Just off to the side is Board of Trustees, dominated by newer members and without the power-brokers of old. And that Board is restricted by policies that were put into place in the wake of SACS probation that came down nine years ago next month.

We could talk about what brought that about, but that would just spawn yet more conspiracy theories. So I'll stick to the here and now and how those days impact the current situation.

Gogue has made it clear that he has no intention of firing or reassigning Jacobs. And he has recently made it clear that his intention is to take a recommendation from Jacobs on how to move forward and to give that recommendation great weight.

What can the Board of Trustees do? Nothing. The president technically could be fired, but that's not going to happen, not now.

It's not that way at all schools. Trustees play powerful roles in athletics at big-time schools across the country. Always have. Bobby Lowder was never anything that unusual in college athletics. There are probably a dozen Bobby Lowders at Texas.

So why is Auburn's Board of Trustees all but helpless to do anything more than perhaps try to convince Gogue to move one way or another? Here's why:

On May 7, 2004, with SACS probation having coming down the previous December, Auburn's Board of Trustees passed, at the behest of president Ed Richardson, a resolution that defined the board's role in athletics. The resolution limited the board to policy-making and placed full responsibility for implementing policy, including hiring and firing personnel, in the hands of the president. As part of the changes in the policy, the board abolished its athletics committee and spread responsibilities among several other board committees.

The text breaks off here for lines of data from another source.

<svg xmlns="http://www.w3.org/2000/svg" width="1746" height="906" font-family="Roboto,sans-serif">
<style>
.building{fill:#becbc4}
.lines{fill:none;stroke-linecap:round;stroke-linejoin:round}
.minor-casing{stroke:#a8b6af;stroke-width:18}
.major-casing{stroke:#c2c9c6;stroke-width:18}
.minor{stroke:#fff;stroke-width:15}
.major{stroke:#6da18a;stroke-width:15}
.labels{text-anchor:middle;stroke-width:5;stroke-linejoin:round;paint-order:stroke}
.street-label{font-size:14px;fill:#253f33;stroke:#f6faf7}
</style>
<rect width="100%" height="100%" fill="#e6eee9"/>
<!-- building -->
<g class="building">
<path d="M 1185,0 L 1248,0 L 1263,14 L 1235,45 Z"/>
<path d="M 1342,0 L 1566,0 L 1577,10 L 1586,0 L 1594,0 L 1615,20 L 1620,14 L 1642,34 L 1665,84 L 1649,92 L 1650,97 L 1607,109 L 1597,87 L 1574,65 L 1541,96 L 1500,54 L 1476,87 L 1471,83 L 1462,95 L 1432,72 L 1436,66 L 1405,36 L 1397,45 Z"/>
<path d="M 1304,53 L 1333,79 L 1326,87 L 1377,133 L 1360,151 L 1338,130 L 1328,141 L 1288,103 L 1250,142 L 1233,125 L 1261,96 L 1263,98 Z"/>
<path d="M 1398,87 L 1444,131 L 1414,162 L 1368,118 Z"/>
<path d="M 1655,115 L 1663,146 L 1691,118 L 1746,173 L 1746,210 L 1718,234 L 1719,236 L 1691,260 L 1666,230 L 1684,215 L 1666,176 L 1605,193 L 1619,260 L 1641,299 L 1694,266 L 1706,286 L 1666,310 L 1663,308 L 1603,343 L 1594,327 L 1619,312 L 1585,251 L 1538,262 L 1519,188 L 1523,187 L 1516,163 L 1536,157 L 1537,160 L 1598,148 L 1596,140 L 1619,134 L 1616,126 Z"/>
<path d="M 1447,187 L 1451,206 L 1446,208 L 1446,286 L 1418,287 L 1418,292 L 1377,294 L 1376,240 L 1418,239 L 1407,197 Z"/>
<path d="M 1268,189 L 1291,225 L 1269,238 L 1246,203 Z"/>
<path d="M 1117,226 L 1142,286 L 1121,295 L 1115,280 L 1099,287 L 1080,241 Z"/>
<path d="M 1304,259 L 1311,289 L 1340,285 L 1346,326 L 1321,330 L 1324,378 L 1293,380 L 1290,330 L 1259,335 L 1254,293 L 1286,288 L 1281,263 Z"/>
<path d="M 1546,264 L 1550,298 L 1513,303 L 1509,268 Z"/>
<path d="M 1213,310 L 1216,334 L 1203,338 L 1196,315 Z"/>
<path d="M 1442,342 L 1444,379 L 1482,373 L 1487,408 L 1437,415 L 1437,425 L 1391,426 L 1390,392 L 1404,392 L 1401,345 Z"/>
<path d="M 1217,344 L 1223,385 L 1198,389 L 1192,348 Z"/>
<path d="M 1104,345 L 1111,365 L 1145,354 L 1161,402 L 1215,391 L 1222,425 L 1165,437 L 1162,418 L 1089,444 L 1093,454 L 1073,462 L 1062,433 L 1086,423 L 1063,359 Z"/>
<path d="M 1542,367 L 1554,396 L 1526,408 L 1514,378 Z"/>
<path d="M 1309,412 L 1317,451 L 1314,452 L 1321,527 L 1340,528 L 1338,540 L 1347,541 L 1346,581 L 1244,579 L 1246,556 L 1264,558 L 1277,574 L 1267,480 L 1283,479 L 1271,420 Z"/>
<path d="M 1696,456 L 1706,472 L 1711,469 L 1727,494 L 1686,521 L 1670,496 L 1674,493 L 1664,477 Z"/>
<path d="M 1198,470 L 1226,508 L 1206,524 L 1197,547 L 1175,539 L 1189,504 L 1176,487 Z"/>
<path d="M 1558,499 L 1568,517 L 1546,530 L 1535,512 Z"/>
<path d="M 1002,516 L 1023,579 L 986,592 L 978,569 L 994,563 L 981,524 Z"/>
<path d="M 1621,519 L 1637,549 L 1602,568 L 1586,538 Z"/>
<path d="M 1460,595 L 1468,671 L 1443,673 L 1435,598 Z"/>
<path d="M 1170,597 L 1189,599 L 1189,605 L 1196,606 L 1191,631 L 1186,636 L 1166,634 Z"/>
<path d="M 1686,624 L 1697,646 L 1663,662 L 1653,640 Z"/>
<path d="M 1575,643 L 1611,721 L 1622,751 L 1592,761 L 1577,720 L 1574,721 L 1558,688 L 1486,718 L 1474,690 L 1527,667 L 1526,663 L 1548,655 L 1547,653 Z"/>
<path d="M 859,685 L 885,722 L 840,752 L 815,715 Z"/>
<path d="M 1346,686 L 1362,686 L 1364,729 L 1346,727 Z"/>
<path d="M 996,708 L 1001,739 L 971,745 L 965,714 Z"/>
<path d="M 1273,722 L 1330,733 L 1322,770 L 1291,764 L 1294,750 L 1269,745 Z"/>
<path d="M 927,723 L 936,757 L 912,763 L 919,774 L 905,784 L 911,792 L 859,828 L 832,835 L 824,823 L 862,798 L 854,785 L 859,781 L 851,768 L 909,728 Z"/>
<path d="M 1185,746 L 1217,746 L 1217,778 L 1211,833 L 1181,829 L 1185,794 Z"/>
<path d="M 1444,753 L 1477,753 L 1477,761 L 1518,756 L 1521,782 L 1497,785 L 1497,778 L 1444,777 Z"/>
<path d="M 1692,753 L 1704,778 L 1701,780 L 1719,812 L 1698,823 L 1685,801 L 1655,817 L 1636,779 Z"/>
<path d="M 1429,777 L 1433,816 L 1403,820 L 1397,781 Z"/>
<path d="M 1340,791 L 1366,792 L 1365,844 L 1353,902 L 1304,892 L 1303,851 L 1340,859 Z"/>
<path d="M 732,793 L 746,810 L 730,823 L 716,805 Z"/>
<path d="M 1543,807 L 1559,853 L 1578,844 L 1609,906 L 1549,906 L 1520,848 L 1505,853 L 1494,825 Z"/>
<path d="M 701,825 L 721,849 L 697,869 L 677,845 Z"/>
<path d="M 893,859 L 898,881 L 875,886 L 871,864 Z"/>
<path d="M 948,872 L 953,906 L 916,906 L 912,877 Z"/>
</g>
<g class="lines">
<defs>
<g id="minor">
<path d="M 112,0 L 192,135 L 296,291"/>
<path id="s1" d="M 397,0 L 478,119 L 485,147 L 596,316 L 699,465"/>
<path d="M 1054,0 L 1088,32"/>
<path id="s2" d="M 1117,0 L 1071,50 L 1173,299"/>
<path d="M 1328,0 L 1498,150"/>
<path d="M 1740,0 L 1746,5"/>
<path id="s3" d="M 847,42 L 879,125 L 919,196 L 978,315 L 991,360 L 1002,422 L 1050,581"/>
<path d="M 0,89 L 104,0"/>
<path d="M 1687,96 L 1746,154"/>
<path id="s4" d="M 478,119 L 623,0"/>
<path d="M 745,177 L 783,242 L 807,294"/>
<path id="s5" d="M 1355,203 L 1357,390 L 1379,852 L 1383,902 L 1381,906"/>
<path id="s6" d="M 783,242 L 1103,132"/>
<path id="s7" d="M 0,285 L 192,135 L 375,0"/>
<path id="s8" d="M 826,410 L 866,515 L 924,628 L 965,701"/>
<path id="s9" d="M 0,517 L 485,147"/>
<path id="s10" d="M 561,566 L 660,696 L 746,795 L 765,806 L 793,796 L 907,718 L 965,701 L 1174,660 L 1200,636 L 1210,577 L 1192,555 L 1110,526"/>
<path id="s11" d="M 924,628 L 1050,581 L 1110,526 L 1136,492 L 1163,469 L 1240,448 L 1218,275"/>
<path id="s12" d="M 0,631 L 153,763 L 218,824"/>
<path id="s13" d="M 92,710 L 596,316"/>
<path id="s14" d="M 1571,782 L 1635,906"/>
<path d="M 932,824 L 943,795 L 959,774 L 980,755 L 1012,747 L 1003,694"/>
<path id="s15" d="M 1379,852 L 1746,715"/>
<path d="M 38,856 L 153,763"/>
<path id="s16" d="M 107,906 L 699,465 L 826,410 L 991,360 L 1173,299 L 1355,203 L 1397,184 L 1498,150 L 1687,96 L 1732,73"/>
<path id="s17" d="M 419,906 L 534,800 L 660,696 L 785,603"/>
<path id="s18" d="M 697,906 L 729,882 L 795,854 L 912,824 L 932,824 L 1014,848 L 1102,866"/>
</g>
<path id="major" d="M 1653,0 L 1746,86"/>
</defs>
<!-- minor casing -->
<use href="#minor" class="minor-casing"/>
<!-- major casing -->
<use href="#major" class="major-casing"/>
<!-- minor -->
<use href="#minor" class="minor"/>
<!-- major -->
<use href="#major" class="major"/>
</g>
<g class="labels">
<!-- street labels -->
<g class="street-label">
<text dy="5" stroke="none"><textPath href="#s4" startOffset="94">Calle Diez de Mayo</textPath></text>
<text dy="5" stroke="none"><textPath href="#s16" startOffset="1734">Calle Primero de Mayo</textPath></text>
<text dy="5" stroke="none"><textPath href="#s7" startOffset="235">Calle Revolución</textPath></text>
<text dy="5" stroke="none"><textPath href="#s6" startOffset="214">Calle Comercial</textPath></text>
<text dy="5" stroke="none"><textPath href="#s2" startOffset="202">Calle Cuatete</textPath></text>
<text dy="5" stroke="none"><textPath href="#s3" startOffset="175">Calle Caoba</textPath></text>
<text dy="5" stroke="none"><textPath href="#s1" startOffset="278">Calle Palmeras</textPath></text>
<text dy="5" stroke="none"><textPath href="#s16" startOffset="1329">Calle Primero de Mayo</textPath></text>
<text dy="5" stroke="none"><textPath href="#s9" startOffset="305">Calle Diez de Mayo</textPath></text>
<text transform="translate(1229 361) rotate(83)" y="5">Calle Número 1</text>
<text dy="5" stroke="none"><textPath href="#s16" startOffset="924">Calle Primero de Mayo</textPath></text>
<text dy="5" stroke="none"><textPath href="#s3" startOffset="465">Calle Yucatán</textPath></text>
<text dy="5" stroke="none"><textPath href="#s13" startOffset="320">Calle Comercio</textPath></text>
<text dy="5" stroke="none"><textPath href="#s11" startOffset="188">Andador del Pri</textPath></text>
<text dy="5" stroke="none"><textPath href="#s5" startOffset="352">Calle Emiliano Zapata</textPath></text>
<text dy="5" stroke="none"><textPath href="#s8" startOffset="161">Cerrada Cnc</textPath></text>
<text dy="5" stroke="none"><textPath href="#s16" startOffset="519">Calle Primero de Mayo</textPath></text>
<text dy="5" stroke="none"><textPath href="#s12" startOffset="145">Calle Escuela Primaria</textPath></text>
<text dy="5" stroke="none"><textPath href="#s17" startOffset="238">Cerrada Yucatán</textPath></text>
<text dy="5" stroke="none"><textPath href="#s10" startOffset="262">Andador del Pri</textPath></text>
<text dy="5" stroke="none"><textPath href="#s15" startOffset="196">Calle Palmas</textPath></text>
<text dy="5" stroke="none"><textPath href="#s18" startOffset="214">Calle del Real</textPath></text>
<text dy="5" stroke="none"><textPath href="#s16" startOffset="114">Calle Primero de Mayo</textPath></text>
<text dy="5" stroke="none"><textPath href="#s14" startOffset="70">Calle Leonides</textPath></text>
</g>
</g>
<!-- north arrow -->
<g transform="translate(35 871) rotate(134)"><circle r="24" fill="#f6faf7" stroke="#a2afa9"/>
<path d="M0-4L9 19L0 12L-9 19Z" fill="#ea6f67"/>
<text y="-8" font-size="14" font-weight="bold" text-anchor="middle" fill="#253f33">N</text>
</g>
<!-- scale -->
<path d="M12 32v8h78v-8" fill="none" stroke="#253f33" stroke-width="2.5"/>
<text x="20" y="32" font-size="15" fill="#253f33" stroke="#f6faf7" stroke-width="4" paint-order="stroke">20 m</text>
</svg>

Before that, the board was required to approve the hiring of the head football coach. The president couldn't do it on his own. That all changed in 2004.

That doesn't mean board members can't make their feelings known to Gogue. It doesn't mean they can't try to convince him. It doesn't mean they can't one day hold him accountable for bad decisions. But it means they can't tell him what to do or who to hire. It's as simple as that.

What Gogue apparently now intends to do, in a change of course from as recently as a week ago, is go about the process in the normal way. Jacobs will make a recommendation, probably on Monday, Nov. 26, two days after the Iron Bowl. Gogue can reject it, but he will most likely accept it. If the decision is to make a change, Jacobs will head the search for a replacement.

At least that's the way it appears as of now. Things can change, have changed and could well change again. But one thing won't change.

The Board of Trustees will not and cannot make this call.